IS THE TECH BULL MARKET DRIVING THE DOLLAR?
Most macro models would predict significant dollar weakness, which has failed to materialise. Perhaps the tech cycle is also a macro variable?
I first took an interest in currency markets during the Asian Financial Crisis. My first observation at the time was that governments and central banks seem to have little control over their exchange rates. Japan constantly tried to weaken its exchange rate and failed. Asian nations tried to maintain pegs to the dollar and failed. The Swiss tried to peg to the Euro and failed. The overwhelming impression was that private capital flows would overwhelm official actions. The twin deficit model, which shows the direction of the US fiscal and current account deficits would imply much greater dollar weakness than we have seen.
Historically we have also come to expect commodity strength to be associated with dollar weakness. This relationship has also broken down.
This unusual scenario of US dollar strength and commodity strength has bled into very unusual macro data. Australia has very rarely run a trade surplus, as usually the Australian dollar adjusts higher to improving commodity prices. However this has not happened this time.
The breakdown in commodity currencies correlation to commodities adds to the breakdown in safe haven currencies reaction to bond yields. The Yen used to move closely with movements in the spread between US and Japanese bond yields. But over the last few years, this relationship has also largely broken down.
So if twin deficits, commodities and bond yields have no effect on currencies anymore, what does? One idea I have is that the bursting of the dot com bubble just happened to coincide with the beginning of a commodity super cycle. That is dollar weakness had far more to do with the bear market in tech, than a bull market in commodities and emerging markets. Its an intriguing idea. One tech sector that is data rich and homogenous across regions is semiconductors. Using data from www.semiconductor.org we can get an idea of changes in the industry as well as regionally. Just looking at sales by region, we can see that Americas has grown sales dramatically since 2010, while Europe and Japan has lagged, in line with equity market performance.
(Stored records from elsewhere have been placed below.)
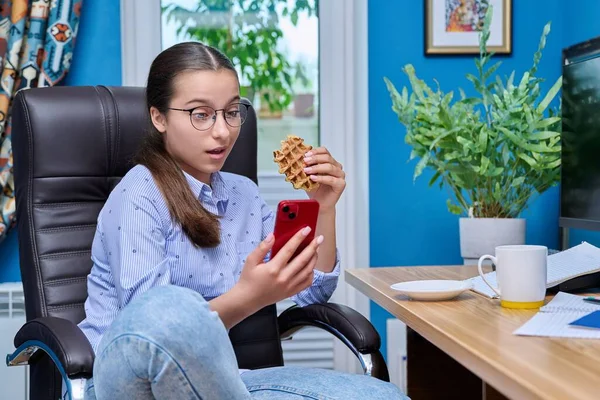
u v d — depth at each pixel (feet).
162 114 4.66
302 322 5.12
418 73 8.51
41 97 5.31
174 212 4.58
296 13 8.65
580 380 2.61
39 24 7.72
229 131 4.61
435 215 8.54
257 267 4.07
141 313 3.14
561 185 5.96
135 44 8.33
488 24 7.08
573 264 4.89
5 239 7.98
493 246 6.66
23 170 5.23
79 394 3.82
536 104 8.52
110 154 5.41
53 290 5.05
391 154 8.51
Perhaps more interesting is that Japan began to grow its semiconductor industry in 1980s, and had greater sales than the US for a few years. This coincided with significant outperformance of the Nikkei versus the US.
Asia is now by far the biggest semiconductor market in the world, and China the largest single market. However in contrast to Japan of the 1980s which used indigenous chips, most of China’s semiconductors are made by US companies with facilities in Asia. The below information is taken from the 2021 Semiconductor Industry Association Factbook.
There is something intuitively correct about the leading market in semiconductors also having the leading equity market. Unlike most products, humans continue to consume more semiconductors per capita, a process that is likely to continue with the electric vehicle revolution. In fact the big delta in the semiconductor industry is pricing not volume. Using TSMC quarterly results, we can see that TSMC always grows volume, but from 2001 to 2011 saw falling pricing, and has seen rising pricing since then.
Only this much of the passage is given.